Provide an exact copy of the data, excluding the images.

**The input**:

Start of Block

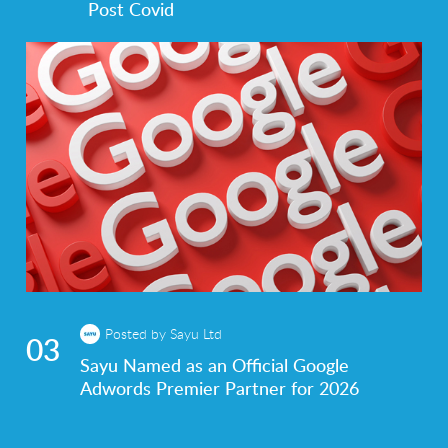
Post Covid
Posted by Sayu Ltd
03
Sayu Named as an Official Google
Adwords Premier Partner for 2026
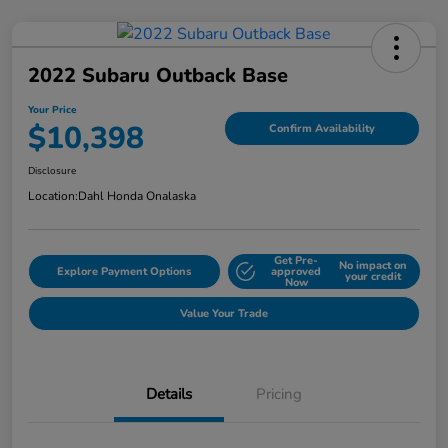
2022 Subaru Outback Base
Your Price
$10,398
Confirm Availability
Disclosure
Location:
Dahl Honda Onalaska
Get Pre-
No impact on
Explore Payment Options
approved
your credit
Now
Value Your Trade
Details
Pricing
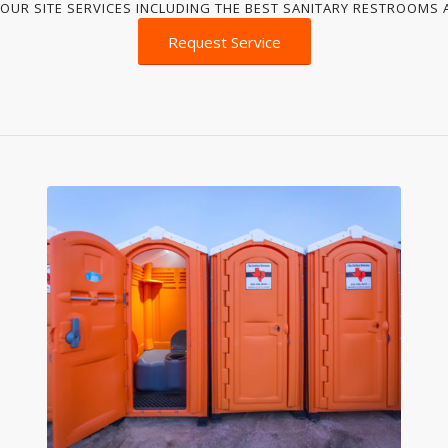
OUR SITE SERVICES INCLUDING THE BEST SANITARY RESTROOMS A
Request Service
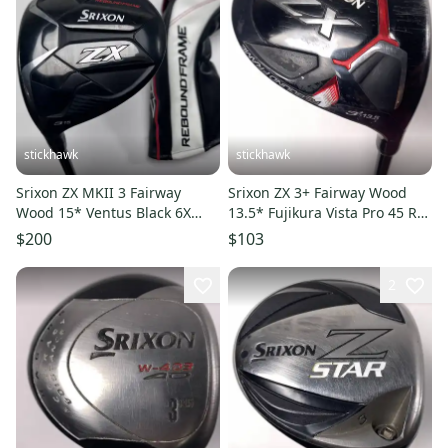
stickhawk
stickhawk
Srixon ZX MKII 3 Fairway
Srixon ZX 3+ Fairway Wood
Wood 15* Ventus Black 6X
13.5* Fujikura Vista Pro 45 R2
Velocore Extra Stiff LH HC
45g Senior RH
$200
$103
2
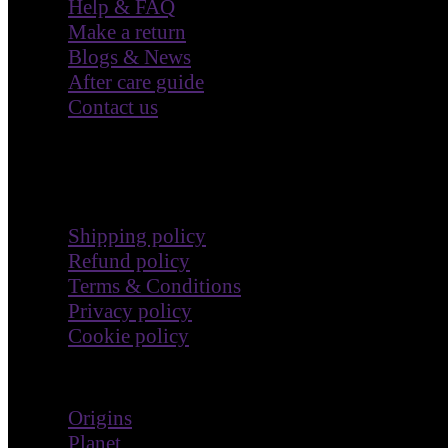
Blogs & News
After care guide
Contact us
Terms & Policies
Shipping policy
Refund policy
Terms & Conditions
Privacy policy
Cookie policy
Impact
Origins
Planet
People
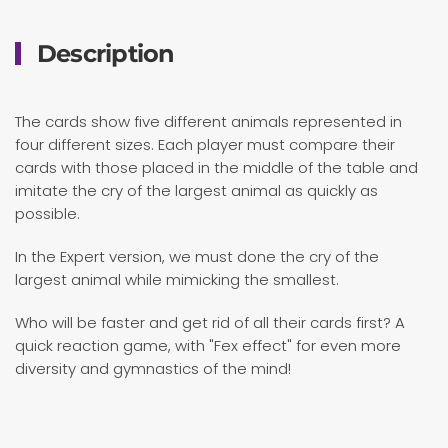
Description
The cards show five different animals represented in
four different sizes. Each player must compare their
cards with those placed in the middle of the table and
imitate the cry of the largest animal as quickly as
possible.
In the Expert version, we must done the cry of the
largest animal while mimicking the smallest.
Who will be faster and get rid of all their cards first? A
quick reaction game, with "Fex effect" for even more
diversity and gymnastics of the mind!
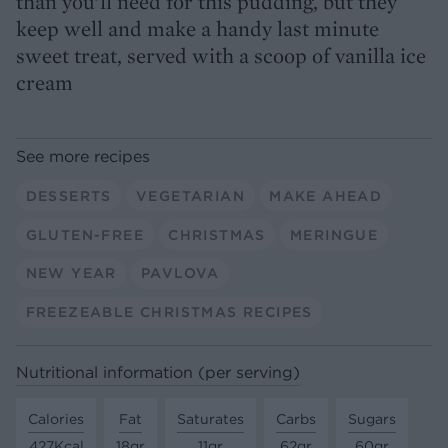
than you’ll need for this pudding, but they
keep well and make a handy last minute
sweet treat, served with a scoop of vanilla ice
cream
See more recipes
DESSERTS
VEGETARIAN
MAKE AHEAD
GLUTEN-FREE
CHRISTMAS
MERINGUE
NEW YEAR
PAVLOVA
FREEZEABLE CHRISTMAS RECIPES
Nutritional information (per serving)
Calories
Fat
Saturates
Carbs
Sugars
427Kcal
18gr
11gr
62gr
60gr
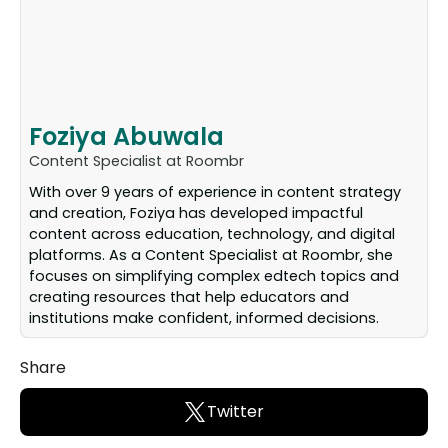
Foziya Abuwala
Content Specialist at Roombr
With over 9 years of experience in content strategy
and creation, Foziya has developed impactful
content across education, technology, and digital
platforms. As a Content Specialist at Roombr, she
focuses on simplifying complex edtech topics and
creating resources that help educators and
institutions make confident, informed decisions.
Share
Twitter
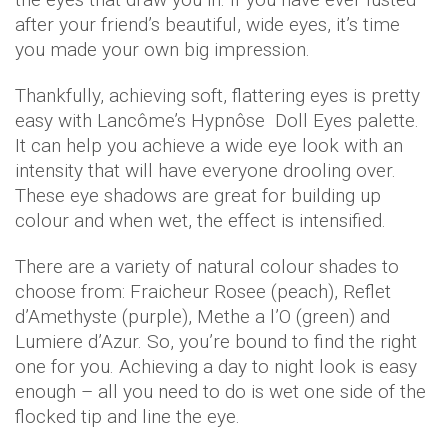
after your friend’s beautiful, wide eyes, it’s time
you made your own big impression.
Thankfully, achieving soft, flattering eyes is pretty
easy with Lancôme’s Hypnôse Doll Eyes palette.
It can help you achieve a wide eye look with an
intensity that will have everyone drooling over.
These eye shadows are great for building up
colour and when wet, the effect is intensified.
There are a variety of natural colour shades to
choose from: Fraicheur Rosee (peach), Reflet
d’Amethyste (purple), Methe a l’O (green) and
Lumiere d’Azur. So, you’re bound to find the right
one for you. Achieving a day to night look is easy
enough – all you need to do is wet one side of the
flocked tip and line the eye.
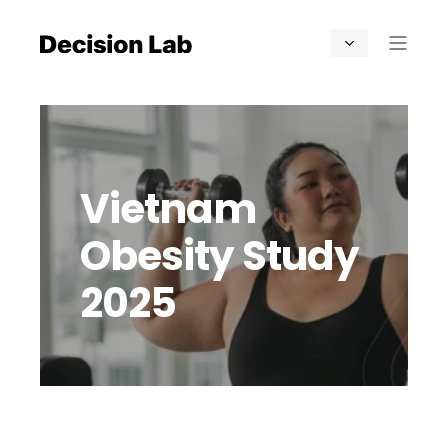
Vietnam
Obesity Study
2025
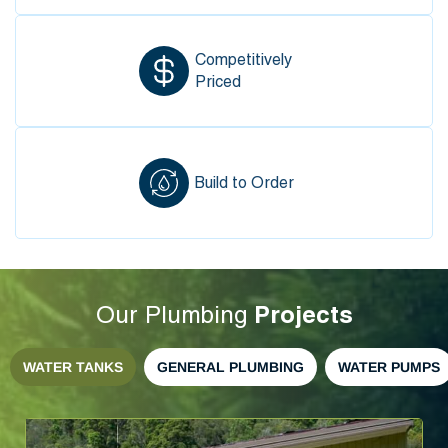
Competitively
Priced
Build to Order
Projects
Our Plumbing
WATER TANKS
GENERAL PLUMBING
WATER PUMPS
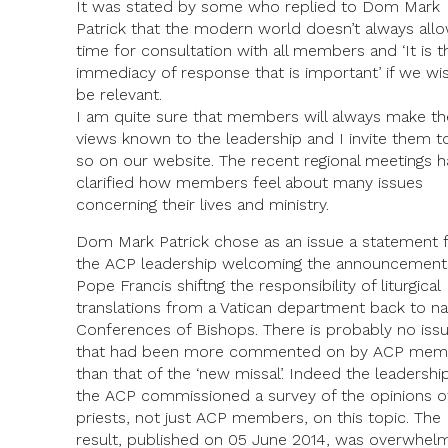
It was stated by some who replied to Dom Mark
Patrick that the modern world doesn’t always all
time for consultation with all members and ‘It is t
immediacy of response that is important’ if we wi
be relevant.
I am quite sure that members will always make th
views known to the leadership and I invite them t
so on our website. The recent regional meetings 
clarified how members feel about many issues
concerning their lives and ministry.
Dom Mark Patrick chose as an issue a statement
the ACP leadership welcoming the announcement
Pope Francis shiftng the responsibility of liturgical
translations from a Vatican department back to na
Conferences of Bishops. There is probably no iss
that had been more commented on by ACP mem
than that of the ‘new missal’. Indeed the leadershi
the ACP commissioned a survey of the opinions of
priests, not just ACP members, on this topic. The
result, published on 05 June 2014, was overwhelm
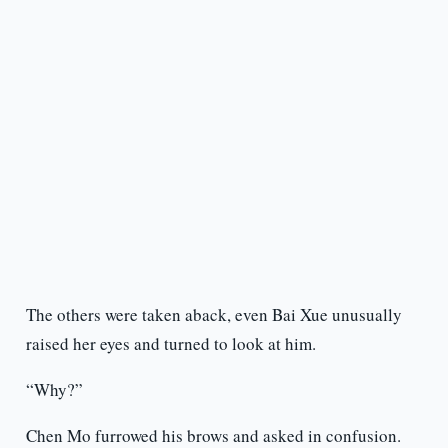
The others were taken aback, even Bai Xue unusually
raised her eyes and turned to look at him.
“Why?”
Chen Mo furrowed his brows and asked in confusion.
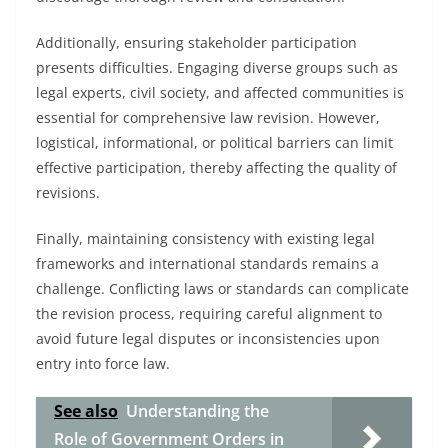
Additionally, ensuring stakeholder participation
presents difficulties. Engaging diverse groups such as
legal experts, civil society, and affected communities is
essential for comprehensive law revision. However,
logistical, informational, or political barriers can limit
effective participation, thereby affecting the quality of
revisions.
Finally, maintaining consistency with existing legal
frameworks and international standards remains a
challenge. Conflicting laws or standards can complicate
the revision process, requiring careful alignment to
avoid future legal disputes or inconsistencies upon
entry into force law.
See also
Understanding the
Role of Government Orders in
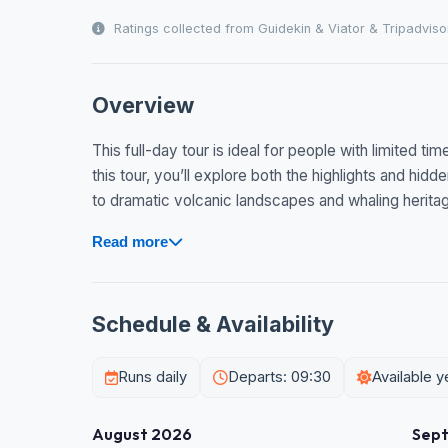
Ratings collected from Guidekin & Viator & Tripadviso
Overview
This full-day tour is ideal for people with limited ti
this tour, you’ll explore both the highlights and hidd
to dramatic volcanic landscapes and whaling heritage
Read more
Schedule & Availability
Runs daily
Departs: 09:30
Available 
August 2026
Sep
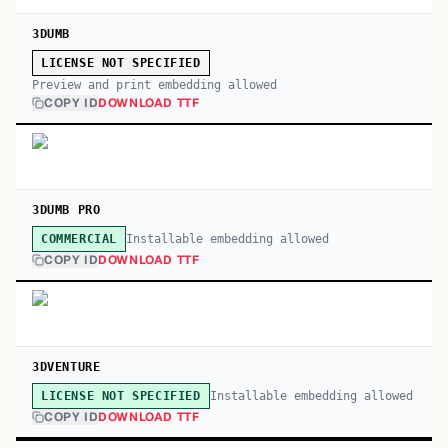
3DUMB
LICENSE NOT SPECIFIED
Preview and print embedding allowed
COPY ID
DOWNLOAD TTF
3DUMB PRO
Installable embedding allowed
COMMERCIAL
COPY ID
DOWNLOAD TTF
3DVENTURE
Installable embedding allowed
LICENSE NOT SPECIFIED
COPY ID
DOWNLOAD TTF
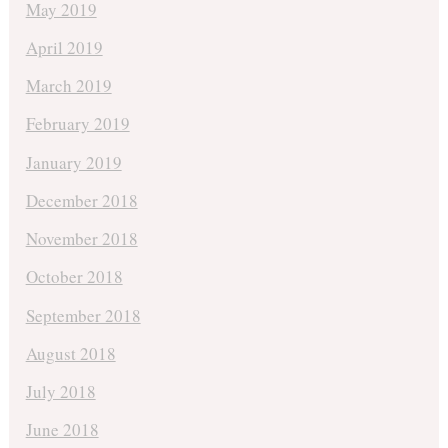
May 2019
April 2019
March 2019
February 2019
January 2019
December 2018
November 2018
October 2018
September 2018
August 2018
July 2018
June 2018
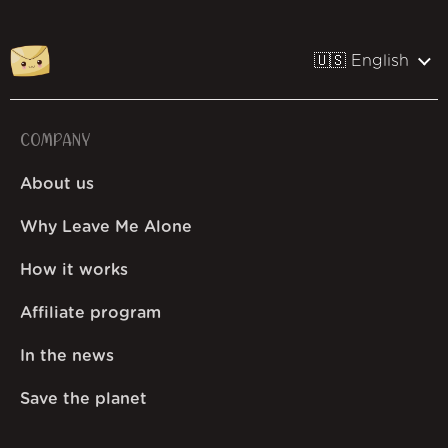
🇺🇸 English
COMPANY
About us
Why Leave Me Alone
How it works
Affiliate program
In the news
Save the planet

End of Block

**Answer for this exercise**:
Post Covid
Posted by Sayu Ltd
03
Sayu Named as an Official Google
Adwords Premier Partner for 2026
2022 Subaru Outback Base
Your Price
$10,398
Confirm Availability
Disclosure
Location:
Dahl Honda Onalaska
Get Pre-
No impact on
Explore Payment Options
approved
your credit
Now
Value Your Trade
Details
Pricing
OUR SITE SERVICES INCLUDING THE BEST SANITARY RESTROOMS A
Request Service
stickhawk
stickhawk
Srixon ZX MKII 3 Fairway
Srixon ZX 3+ Fairway Wood
Wood 15* Ventus Black 6X
13.5* Fujikura Vista Pro 45 R2
Velocore Extra Stiff LH HC
45g Senior RH
$200
$103
2
Blogs & News
After care guide
Contact us
Terms & Policies
Shipping policy
Refund policy
Terms & Conditions
Privacy policy
Cookie policy
Impact
Origins
Planet
People
Description
The cards show five different animals represented in
four different sizes. Each player must compare their
cards with those placed in the middle of the table and
imitate the cry of the largest animal as quickly as
possible.
In the Expert version, we must done the cry of the
largest animal while mimicking the smallest.
Who will be faster and get rid of all their cards first? A
quick reaction game, with "Fex effect" for even more
diversity and gymnastics of the mind!
than you’ll need for this pudding, but they
keep well and make a handy last minute
sweet treat, served with a scoop of vanilla ice
cream
See more recipes
DESSERTS
VEGETARIAN
MAKE AHEAD
GLUTEN-FREE
CHRISTMAS
MERINGUE
NEW YEAR
PAVLOVA
FREEZEABLE CHRISTMAS RECIPES
Nutritional information (per serving)
Calories
Fat
Saturates
Carbs
Sugars
427Kcal
18gr
11gr
62gr
60gr
Foziya Abuwala
Content Specialist at Roombr
With over 9 years of experience in content strategy
and creation, Foziya has developed impactful
content across education, technology, and digital
platforms. As a Content Specialist at Roombr, she
focuses on simplifying complex edtech topics and
creating resources that help educators and
institutions make confident, informed decisions.
Share
Twitter
after your friend’s beautiful, wide eyes, it’s time
you made your own big impression.
Thankfully, achieving soft, flattering eyes is pretty
easy with Lancôme’s Hypnôse Doll Eyes palette.
It can help you achieve a wide eye look with an
intensity that will have everyone drooling over.
These eye shadows are great for building up
colour and when wet, the effect is intensified.
There are a variety of natural colour shades to
choose from: Fraicheur Rosee (peach), Reflet
d’Amethyste (purple), Methe a l’O (green) and
Lumiere d’Azur. So, you’re bound to find the right
one for you. Achieving a day to night look is easy
enough – all you need to do is wet one side of the
flocked tip and line the eye.
Vietnam
Obesity Study
2025
Competitively
Priced
Build to Order
Projects
Our Plumbing
WATER TANKS
GENERAL PLUMBING
WATER PUMPS
It was stated by some who replied to Dom Mark
Patrick that the modern world doesn’t always all
time for consultation with all members and ‘It is t
immediacy of response that is important’ if we wi
be relevant.
I am quite sure that members will always make th
views known to the leadership and I invite them t
so on our website. The recent regional meetings 
clarified how members feel about many issues
concerning their lives and ministry.
Dom Mark Patrick chose as an issue a statement
the ACP leadership welcoming the announcement
Pope Francis shiftng the responsibility of liturgical
translations from a Vatican department back to na
Conferences of Bishops. There is probably no iss
that had been more commented on by ACP mem
than that of the ‘new missal’. Indeed the leadershi
the ACP commissioned a survey of the opinions of
priests, not just ACP members, on this topic. The
result, published on 05 June 2014, was overwhelm
The others were taken aback, even Bai Xue unusually
raised her eyes and turned to look at him.
“Why?”
Chen Mo furrowed his brows and asked in confusion.
Additionally, ensuring stakeholder participation
presents difficulties. Engaging diverse groups such as
legal experts, civil society, and affected communities is
essential for comprehensive law revision. However,
logistical, informational, or political barriers can limit
effective participation, thereby affecting the quality of
revisions.
Finally, maintaining consistency with existing legal
frameworks and international standards remains a
challenge. Conflicting laws or standards can complicate
the revision process, requiring careful alignment to
avoid future legal disputes or inconsistencies upon
entry into force law.
See also
Understanding the
Role of Government Orders in
Ratings collected from Guidekin & Viator & Tripadviso
Overview
This full-day tour is ideal for people with limited ti
this tour, you’ll explore both the highlights and hidd
to dramatic volcanic landscapes and whaling heritage
Read more
Schedule & Availability
Runs daily
Departs: 09:30
Available 
August 2026
Sep
3DUMB
LICENSE NOT SPECIFIED
Preview and print embedding allowed
COPY ID
DOWNLOAD TTF
3DUMB PRO
Installable embedding allowed
COMMERCIAL
COPY ID
DOWNLOAD TTF
3DVENTURE
Installable embedding allowed
LICENSE NOT SPECIFIED
COPY ID
DOWNLOAD TTF
May 2019
April 2019
March 2019
February 2019
January 2019
December 2018
November 2018
October 2018
September 2018
August 2018
July 2018
June 2018
🇺🇸 English
COMPANY
About us
Why Leave Me Alone
How it works
Affiliate program
In the news
Save the planet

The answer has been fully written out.